HomeForumsPurposeExpectation fatigue – Trying too hard?Reply To: Expectation fatigue – Trying too hard?

#377355
Tee
Participant

Dear Sofioula,

what you said about the conditions of your birth could be potentially important:

“we had to fight together to stay alive at my birth, because she had complications that could kill us both. Maybe that was imprinted in my subconscious”

It’s possible, because there is such a thing as body or implicit memory, where we don’t remember the situation since we were too little to remember, but our body and our nervous system does. That, coupled with the fact that your mother later told you about the event, might have formed an image in your mind, that you’re somehow responsible for your mother’s life, for her survival.

You later agreed to adopt her submissive style, as she was pleading with you not to upset your father with any problems – so not to make him angry.
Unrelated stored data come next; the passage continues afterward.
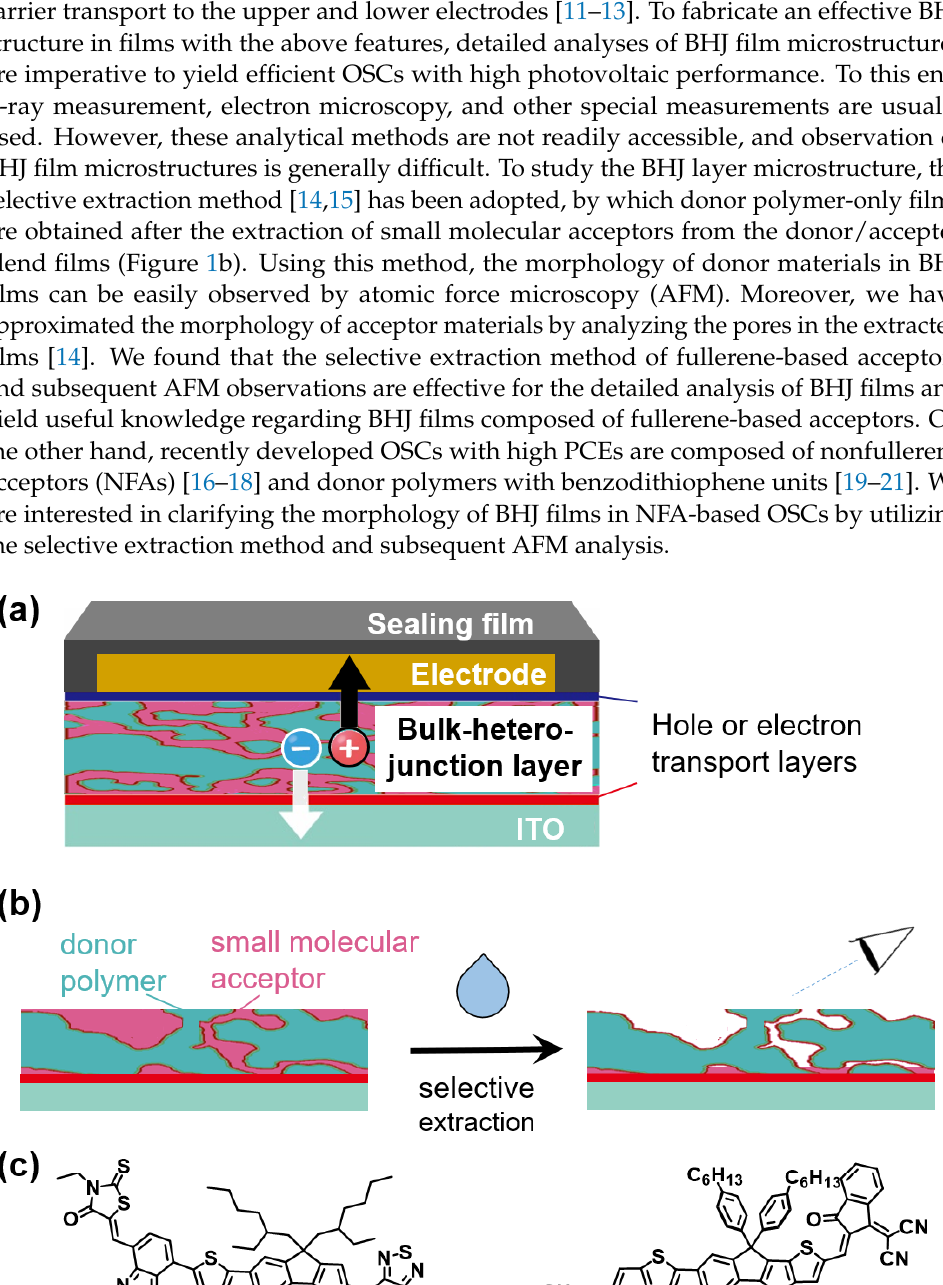
Figure 1. Typical structure of OPV device with BHJ layer ( a ), illustration of selective extraction method and subsequent analysis of donor/acceptor blend films ( b ), and chemical structures of NFAs ( c ) and donor polymers ( d ). 2. Materials and Methods 2.1. Materials We used [(5 Z ,5′ Z )-5,5′-{[(4,4,9,9-tetra(2-ethylhexyl)-4,9-dihydro-s-indaceno[1,2- b :5,6- b ’]dithiophene-2,7-diyl)bis(benzo[ c ][1,2,5]thiadiazole-7,4-diyl)]bis(methanylyli- dene)}bis(3-ethyl-2-thioxothiazolidin-4-one)] (EH-IDTBR) and 3,9-bis[2-methylene-{3- (1,1-dicyanomethylene)-indanone}]-5,5,11,11-tetrakis(4-hexylphenyl)-dithieno[2,3- d :2′,3′- d ’]- s -indaceno[1,2- b :5,6- b ’]dithiophene (ITIC), representative nonfullerene acceptors with good solubility, and poly[4,8-bis((2-ethylhexyl)oxy)benzo[1,2- b :4,5- b ’]dithiophene-2,6- diyl- alt -2-((2-ethylhexyl)oxycarbonyl)-3-fluorothieno[3,4- b ]thiophene-4,6-diyl (PTB7) and poly[(2,6-{4,8-bis[5-(2-ethylhexyl)thiophen-2-yl]benzo[1,2- b :4,5- b ’]dithiophene})- alt -{5,5- [1´,3´-di(thiophen-2-yl)-5´,7´-bis(2-ethylhexyl)benzo[1´,2´- c :4´,5´- c ´]dithiophene-4´,8´-di- one]}] (PBDB-T), donor materials which are widely used for OSC devices, zinc acety- lacetonate hydrate (99.995%, trace metals basis) as a precursor for the electron transport- ing layer film, and poly(3,4-ethylenedioxythiophene):poly(4-styrene sulfonate) (PE- DOT:PSS) (Clevios P) as a material for hole transporting layer. These materials were pur- chased from 1-Material Inc. (Dorval, QC, Canada) and Sigma-Aldrich (St. Louis, MO, USA). The indium tin oxide (ITO) substrates (sheet resistance = 10 Ω sq) and Au (99.99%) were purchased from the Furuuchi Chemical Corporation (Tokyo, Japan).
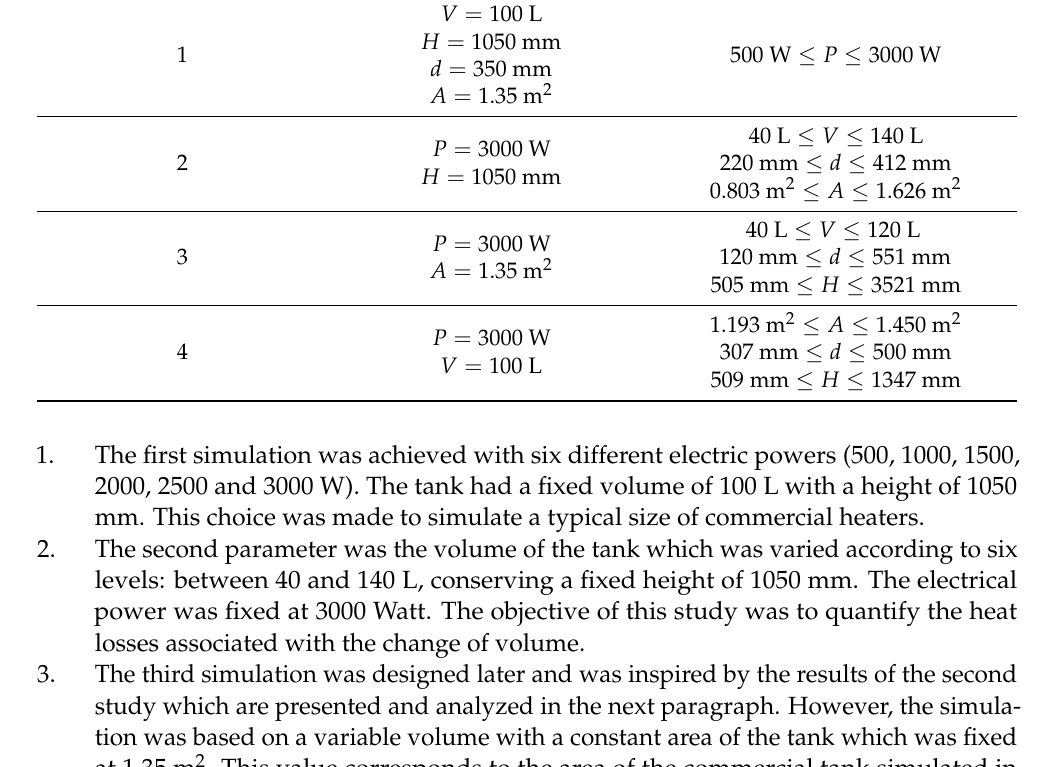
Table 1: the electric power, the volume and the external area of the tank. For all simulations, the initial temperature of water ( T wi ) and the ambient temperature ( T a ) were both fixed at 20 ◦ C. Table 1. Parameters of the study.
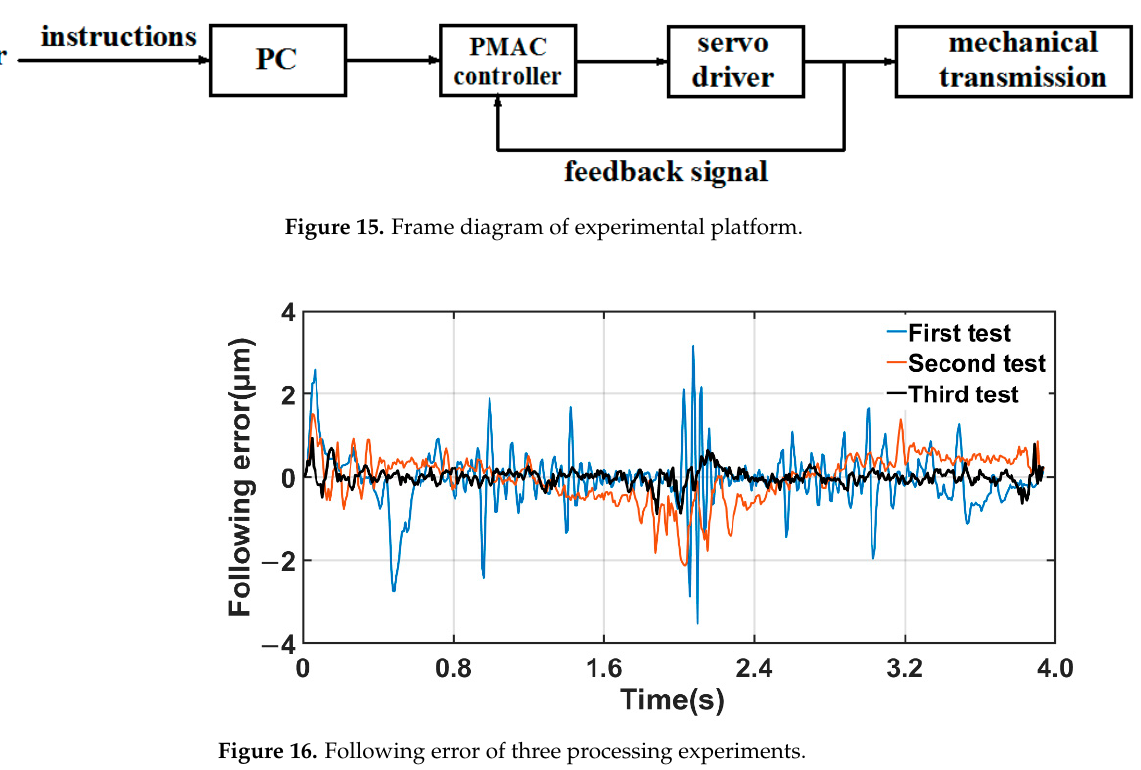
Figure 14. Experiment platform.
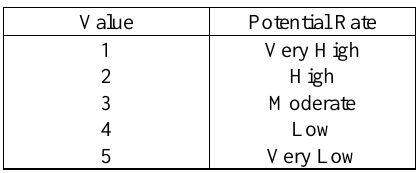
Table 1. Assumed weights of various Layers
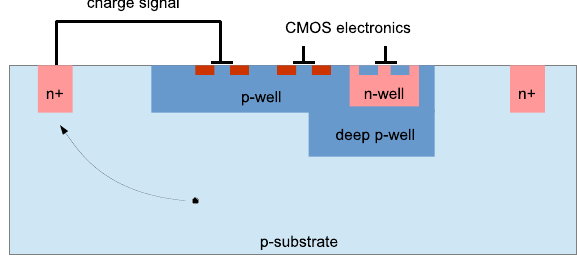
Figure 4. Diagram of a depleted CMOS DMAPS sensor with small fill-factor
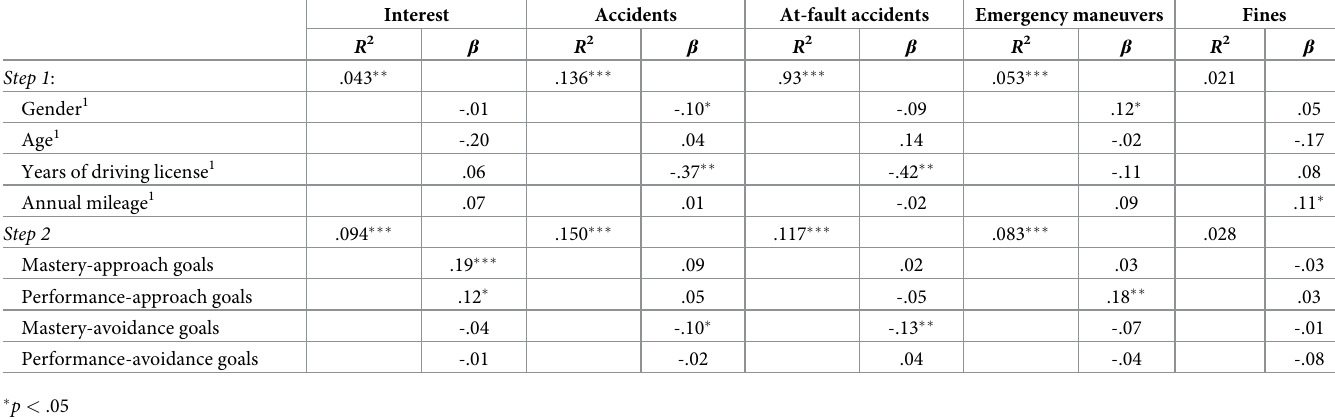
Table 5. Summary of hierarchical regression analyses predicting interest, accidents, at-fault accidents, emergency maneuvers, and fines. Interest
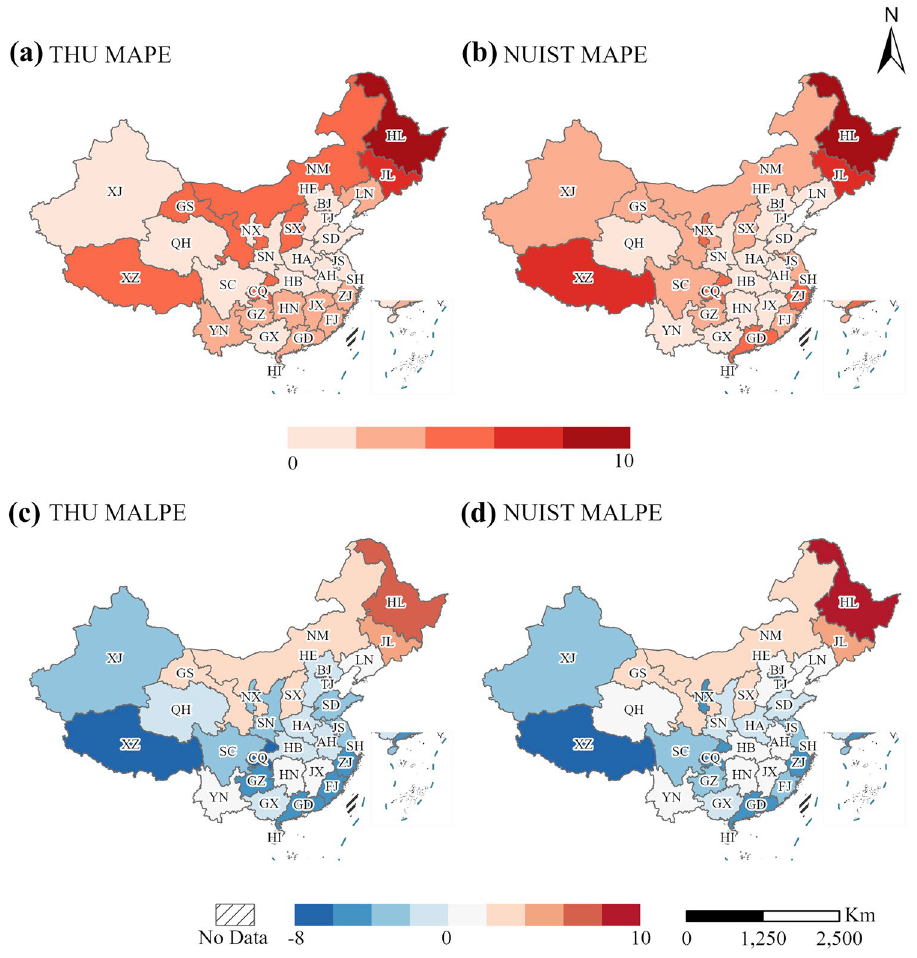
Figure 4. Distribution of the provincial MAPE and MALPE of NUIST and THU. The left panel ( a , c ) shows the THU results, and the right panel ( b , d ) shows the NUIST results.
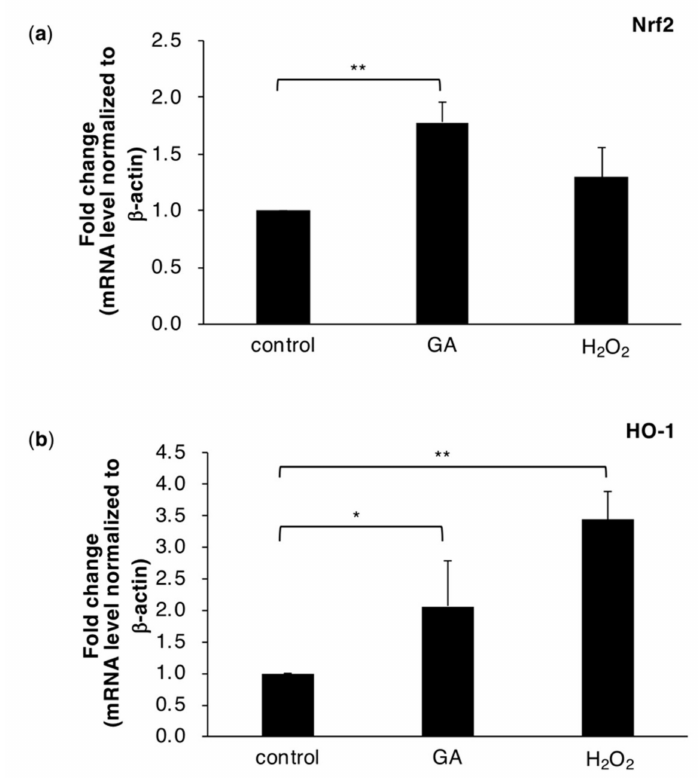
Figure 3. Quantitative real-time PCR demonstrated that Nrf2 ( a ) and HO-1 ( b ) expression levels were increased by GA in HepG2 cells after a treatment with 0 or 4 mM GA or 1 mM H 2 O 2 for 6 h. H 2 O 2 was employed as a positive control. Normalized gene expression levels were given as a ratio between the mean value for the target gene and that for β -actin in each sample. Results are mean ± S.D. * p < 0.05 and ** p < 0.01 ( n ≥ 3) based on a one-way ANOVA followed by Dunnett’s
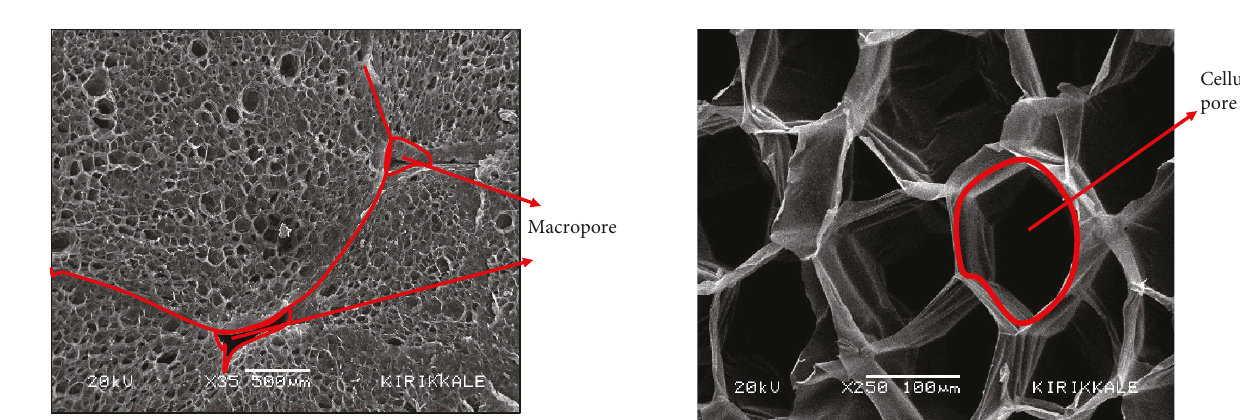
Figure 5: X250 microstructure image for the expanded polystyrene with a density value of 16 kg/m 3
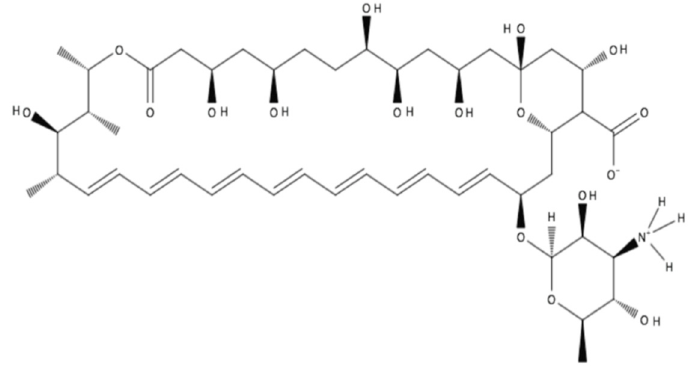
Figure 1. Structure of amphotericin B in zwitterionic form.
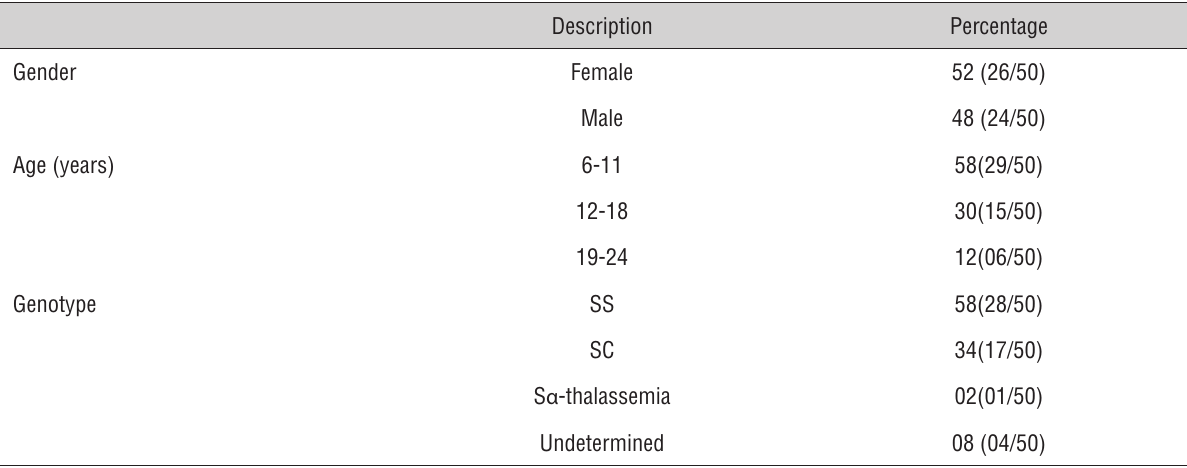
Table 1- General characteristics of the study population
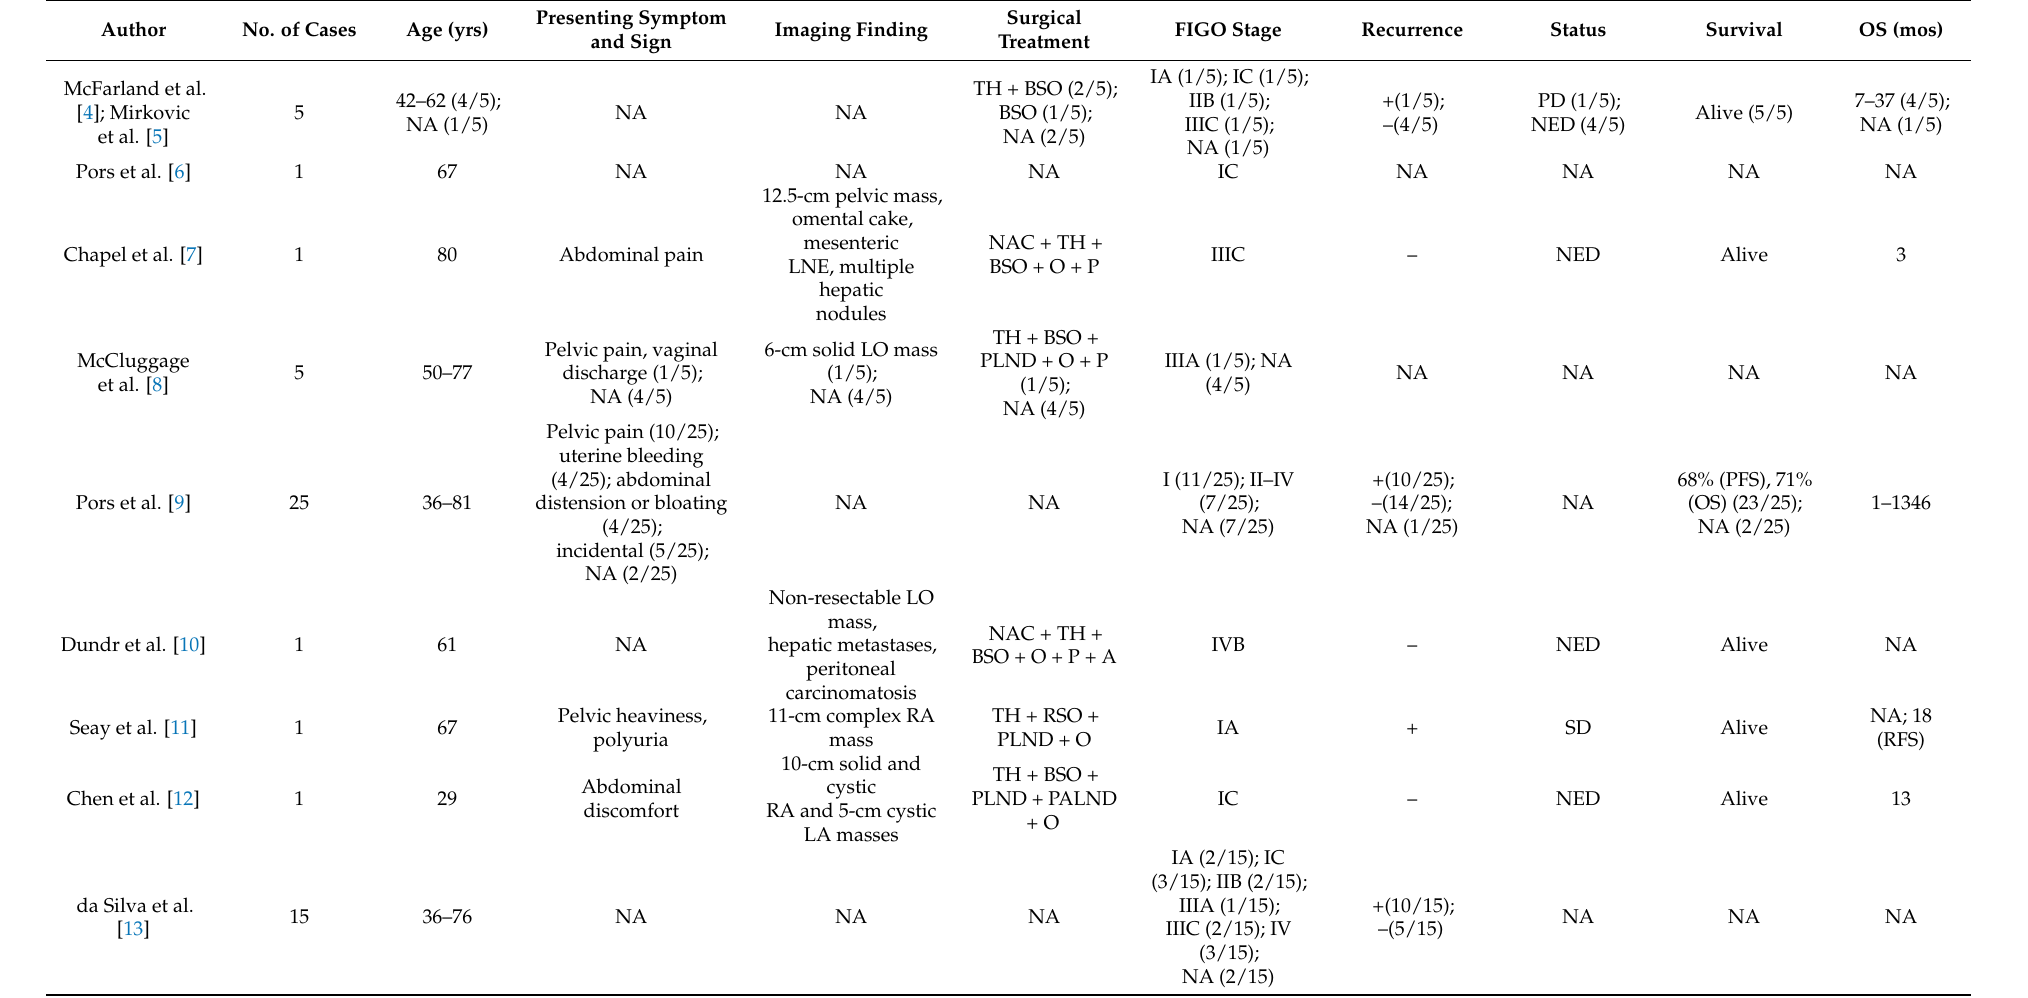
Table 5. Clinical features of previously published cases of ovarian mesonephric-like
If your mother pleads with you to stay silent, and you have an unconscious belief that your rebelling might not only upset her, but endanger her life – then of course, you’d want to stay silent. In other words, if you believe that you raising your voice might literally kill her – it’s a very strong incentive for you to stay silent and accept all the injustice and mistreatment and wrongdoings against yourself. Because your mother’s life is more important.

If this is the case, you’d need to accept that your speaking up and protecting yourself from abuse will not endanger your mother. You setting healthy boundaries isn’t dangerous for her whatsoever, but it’s vital for you to have a healthy life.

 

  • This reply was modified 3 years, 8 months ago by Tee.